# I need help please



## predator hunter (May 4, 2006)

I live in an area were there are definatly coyotes. I here them howling and barking every night and morning I just cant seem to get them out of the wood line and across the road to my house. Ive tryed cotton tail distress calls but Im no expert with mouth calls. Ive tryed sardeens in a sock no luck. I tryed my electronic cass creek Game call and I seem to have a little luck But I dont feel comfortable shooting across the road even though theres not much trafic on it. I just need some advice as to what I should do. 
thanks in advance and good luck hunting


----------



## Danny B (Jun 6, 2006)

Well, it's kind of hard to give advice when you're not there to see the problem. 
First of all I take it you're from back east? East of the Mississippi anyways. 
I think I'd get my shotgun and try to go into the woods after the coyotes, they don't seem to be coming to you. 
I'd also use a good e-caller, one that has coyote pups in distress.
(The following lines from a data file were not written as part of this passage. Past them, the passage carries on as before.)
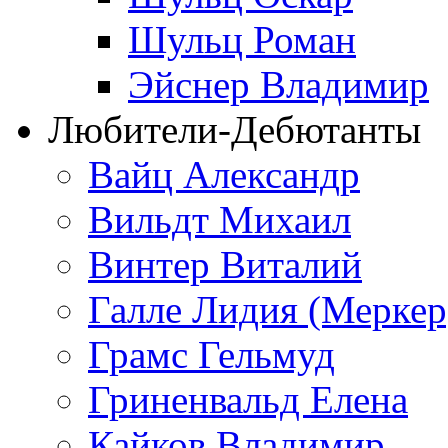
Шульц Роман
Эйснер Владимир
Любители-Дебютанты
Вайц Александр
Вильдт Михаил
Винтер Виталий
Галле Лидия (Меркер
Грамс Гельмуд
Гриненвальд Елена
Кайков Владимир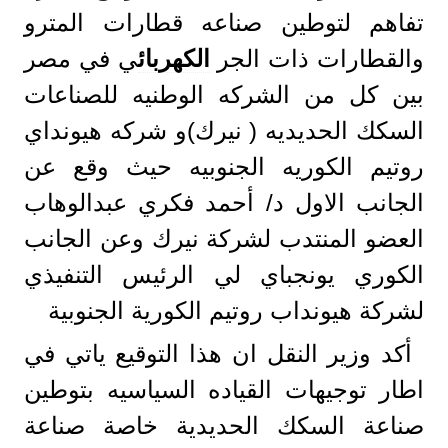
تفاهم لتوطين صناعه قطارات المترو
والقطارات ذات الجر
الكهربائ
ي في مصر
بين كل من الشركه الوطنيه للصناعات
السكك الحديديه ( نيرك)و شركه هيونداي
روتيم الكوريه الجنوبيه حيث وقع عن
الجانب الاول د/ أحمد فكري عبدالوهاب
العضو المنتدب لشركة نيرك وعن الجانب
الكوري يونجباي لي الرئيس التنفيذي
لشركة هيونداب روتيم الكورية الجنوبية
أكد وزير النقل ان هذا التوقيع ياتي في
اطار توجيهات القياده السياسيه بتوطين
صناعة السكك الحديدية خاصة صناعة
I would not have the caller right next to me, I'd try to put it crosswind from me and watch cross and downwind. 
I'd try this about every 1/2 mile and only early mornings and evenings, sooner or later you'll connect. 
With all the expert coyote hunters out there nowadays, someone well solve your problem.....Good luck


----------



## boondocks (Jan 27, 2006)

I think the problem is trying to call them across the road. I never put a road in between me and the area I'm trying to call.Just about the time you have him coming into the call a car will come by and mess up the set.Besides that a lot of yotes will shy away from the road simply because of people seeing them and pulling over to shoot st them.If your calling at night that may be a different story.Its all an odds game-why put a road in between you and the coyote and lessen your odds.Cross the Road.


----------



## predator hunter (May 4, 2006)

I only have 5 acres and the land across the street isnt mine. I could ask the man if I could go hunt over there but thats were they always go deer hunting in the winter. Anyway the cass creek call has the fox pup distress call and thats when I saw eyes the other night. Ill try to find a coyote pup distress call somewhere and see what happens. thanks for the info.


----------



## boondocks (Jan 27, 2006)

Never hurts to ask.He might even like the idea of someone thinning out the yote population.The worst that could happen is him saying no.Good Luck!


----------



## Gohon (Feb 14, 2005)

My house sits on four acres but across the road the guy has almost 300 acres that he leases to two deer hunters. Nevertheless when I contacted him and asked permission to hunt squirrels, rabbits and coyotes on his property he gave me permission. What I did was promise to stay off the land during deer season so as not to interfere with the deer hunters and I also told him I would keep an eye out for trespassers. Never hurts to ask and when someone thinks you are looking out for them they usually welcome you. BTW, in most states if not all, it is illegal to shoot across a public road.


----------



## predator hunter (May 4, 2006)

thanks Im probably going to ask some time today. They do alot of shooting there self but like he said it never hurts to ask. DO coyotes like water melon because we have some left over a bunch actually. Thanks for the ideas.


----------



## jerry hunsley (Jan 20, 2006)

Here's somthing you might try that worked for me. If you have a dog take it with you and make some hurt pup distress sounds. When the coyote or coyotes come to see what was happening and they see the dog they will come right out of the timber. One word of caution make sure you shoot before they get your dog.!! Just somthing that works for me.


----------



## predator hunter (May 4, 2006)

Ill try the pup distress first. I dont want to get my sisters dog killed lol. Its to stupid to know what to do chances are itll just run off. But Im definatly going to try the hurt pup call.


----------